What the exercise asks: The expected output is a copy of every line in the records with the string "короба".

• • •

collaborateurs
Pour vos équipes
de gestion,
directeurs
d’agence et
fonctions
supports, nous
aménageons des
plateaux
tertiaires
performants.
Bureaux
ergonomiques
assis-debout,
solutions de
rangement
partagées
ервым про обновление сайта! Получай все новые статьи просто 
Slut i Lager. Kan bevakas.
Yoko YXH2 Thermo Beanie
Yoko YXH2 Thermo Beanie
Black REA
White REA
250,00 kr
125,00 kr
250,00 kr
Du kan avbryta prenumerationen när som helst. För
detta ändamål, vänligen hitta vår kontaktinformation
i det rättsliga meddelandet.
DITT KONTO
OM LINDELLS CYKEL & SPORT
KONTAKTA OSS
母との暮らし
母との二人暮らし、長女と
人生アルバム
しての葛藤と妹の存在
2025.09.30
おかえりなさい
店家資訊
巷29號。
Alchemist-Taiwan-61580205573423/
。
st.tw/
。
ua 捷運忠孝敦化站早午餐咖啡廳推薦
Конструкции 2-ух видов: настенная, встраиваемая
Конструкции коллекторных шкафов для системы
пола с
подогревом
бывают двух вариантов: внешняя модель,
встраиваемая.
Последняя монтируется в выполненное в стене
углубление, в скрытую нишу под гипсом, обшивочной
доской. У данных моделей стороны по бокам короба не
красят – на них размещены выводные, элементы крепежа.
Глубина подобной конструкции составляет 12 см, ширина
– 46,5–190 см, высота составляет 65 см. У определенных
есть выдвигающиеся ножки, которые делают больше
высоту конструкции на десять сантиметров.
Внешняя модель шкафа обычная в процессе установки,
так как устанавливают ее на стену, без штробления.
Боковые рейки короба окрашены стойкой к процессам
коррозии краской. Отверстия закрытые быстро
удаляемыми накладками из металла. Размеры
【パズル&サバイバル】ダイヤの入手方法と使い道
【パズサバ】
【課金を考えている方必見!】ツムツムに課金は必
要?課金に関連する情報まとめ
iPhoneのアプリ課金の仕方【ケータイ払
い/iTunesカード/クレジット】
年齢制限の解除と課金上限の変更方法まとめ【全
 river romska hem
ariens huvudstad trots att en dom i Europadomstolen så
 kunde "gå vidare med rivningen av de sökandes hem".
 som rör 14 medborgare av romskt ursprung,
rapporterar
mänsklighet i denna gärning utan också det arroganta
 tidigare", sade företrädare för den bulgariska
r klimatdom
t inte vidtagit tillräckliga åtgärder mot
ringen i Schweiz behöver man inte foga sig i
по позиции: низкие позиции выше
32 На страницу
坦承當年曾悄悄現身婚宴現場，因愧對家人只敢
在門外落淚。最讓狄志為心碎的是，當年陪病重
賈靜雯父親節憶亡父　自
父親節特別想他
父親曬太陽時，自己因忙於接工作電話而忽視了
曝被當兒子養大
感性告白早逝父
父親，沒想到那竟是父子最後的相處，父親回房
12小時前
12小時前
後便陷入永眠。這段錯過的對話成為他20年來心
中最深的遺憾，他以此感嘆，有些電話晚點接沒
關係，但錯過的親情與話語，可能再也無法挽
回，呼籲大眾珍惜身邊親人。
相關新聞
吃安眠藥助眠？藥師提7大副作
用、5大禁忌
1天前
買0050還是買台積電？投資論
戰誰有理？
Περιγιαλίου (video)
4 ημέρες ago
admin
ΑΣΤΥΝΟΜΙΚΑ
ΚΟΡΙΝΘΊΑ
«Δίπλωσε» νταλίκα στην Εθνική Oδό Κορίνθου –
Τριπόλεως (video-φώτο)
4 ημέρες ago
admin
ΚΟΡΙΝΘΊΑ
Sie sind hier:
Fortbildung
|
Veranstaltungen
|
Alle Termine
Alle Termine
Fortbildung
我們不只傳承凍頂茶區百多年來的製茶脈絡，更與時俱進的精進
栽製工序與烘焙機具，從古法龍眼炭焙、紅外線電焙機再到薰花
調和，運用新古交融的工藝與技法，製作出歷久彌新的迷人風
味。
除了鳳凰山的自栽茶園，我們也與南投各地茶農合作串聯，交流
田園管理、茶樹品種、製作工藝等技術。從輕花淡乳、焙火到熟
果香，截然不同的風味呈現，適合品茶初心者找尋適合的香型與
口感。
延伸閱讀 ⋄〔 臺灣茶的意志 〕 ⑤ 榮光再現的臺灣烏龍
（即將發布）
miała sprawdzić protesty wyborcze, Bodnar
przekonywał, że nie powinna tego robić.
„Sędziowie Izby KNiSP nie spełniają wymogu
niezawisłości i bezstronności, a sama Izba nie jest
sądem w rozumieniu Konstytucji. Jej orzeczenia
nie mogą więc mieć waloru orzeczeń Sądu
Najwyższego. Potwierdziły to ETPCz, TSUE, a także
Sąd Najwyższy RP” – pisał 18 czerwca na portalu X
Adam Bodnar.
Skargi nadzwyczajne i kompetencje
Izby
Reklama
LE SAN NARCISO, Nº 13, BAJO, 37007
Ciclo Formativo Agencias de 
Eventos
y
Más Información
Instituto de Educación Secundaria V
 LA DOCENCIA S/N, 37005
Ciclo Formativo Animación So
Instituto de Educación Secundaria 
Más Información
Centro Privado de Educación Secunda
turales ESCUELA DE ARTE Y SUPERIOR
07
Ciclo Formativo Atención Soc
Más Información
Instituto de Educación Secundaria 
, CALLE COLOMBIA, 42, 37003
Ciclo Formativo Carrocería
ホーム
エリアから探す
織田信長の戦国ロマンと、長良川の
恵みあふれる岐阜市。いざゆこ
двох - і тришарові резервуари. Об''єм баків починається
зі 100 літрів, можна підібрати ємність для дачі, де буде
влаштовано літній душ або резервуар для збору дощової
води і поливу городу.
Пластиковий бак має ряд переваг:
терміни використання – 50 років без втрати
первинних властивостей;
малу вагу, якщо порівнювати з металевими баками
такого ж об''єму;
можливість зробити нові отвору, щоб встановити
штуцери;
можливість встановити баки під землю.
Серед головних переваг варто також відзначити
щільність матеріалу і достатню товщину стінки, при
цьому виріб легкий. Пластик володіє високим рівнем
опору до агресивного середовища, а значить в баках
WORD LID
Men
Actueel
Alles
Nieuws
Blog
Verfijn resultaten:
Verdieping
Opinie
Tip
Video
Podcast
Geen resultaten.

• • •

Written reply:
доской. У данных моделей стороны по бокам короба не
Боковые рейки короба окрашены стойкой к процессам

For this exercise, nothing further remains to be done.